Derivative Calculator

How Derivatives Are Computed

A derivative measures the instantaneous rate of change of a function — the slope of its graph at any point. The formal definition is: f'(x) = lim(h→0) [f(x+h) − f(x)] / h. In practice, derivatives are computed using established rules rather than this limit every time. The Power Rule handles xⁿ (giving nxⁿ⁻¹). The Product Rule handles f·g (giving f'g+fg'). The Chain Rule handles compositions f(g(x)) (giving f'(g(x))·g'(x)). The Quotient Rule handles f/g (giving (f'g−fg')/g²).

Common Derivative Formulas

d/dx[xⁿ] = nxⁿ⁻¹ · d/dx[eˣ] = eˣ · d/dx[ln x] = 1/x · d/dx[sin x] = cos x · d/dx[cos x] = −sin x · d/dx[tan x] = sec²x · d/dx[arctan x] = 1/(1+x²) · d/dx[arcsin x] = 1/√(1−x²). These formulas combined with the four main rules allow differentiation of almost any expression.

Step-by-Step Derivative Examples

Example 1: f(x) = 3x⁴ − 2x² + 7x − 1 → Apply Power Rule to each term: f'(x) = 12x³ − 4x + 7.

Example 2: f(x) = x²·sin(x) → Product Rule: f'(x) = 2x·sin(x) + x²·cos(x).

Example 3: f(x) = sin(x²+1) → Chain Rule: f'(x) = cos(x²+1)·2x = 2x·cos(x²+1).

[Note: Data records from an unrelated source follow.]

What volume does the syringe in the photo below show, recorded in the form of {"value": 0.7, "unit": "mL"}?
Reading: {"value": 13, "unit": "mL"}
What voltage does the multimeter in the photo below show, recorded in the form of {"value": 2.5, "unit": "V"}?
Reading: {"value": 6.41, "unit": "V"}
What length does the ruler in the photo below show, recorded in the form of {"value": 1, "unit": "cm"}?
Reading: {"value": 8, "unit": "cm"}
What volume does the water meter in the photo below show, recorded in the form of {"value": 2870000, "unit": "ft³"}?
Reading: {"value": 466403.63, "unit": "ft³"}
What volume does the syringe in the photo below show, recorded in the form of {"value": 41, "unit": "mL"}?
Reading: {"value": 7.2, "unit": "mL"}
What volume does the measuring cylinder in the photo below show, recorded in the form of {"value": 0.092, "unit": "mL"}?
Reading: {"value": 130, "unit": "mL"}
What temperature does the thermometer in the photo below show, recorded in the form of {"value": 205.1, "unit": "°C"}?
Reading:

Example 4: f(x) = eˣ/(x+1) → Quotient Rule: f'(x) = [eˣ(x+1) − eˣ·1]/(x+1)² = eˣ·x/(x+1)².

When to Use Each Rule

The right approach depends on the structure of the function. Product Rule: two functions multiplied, neither a simple constant. Quotient Rule: a fraction where both numerator and denominator depend on x. Chain Rule: any composition — any function where the argument is not plain x. Power Rule: any term of the form xⁿ with constant n. Multiple rules often apply simultaneously: d/dx[sin(x²)·eˣ] requires both the Product Rule (sin(x²) times eˣ) and the Chain Rule (for sin(x²)).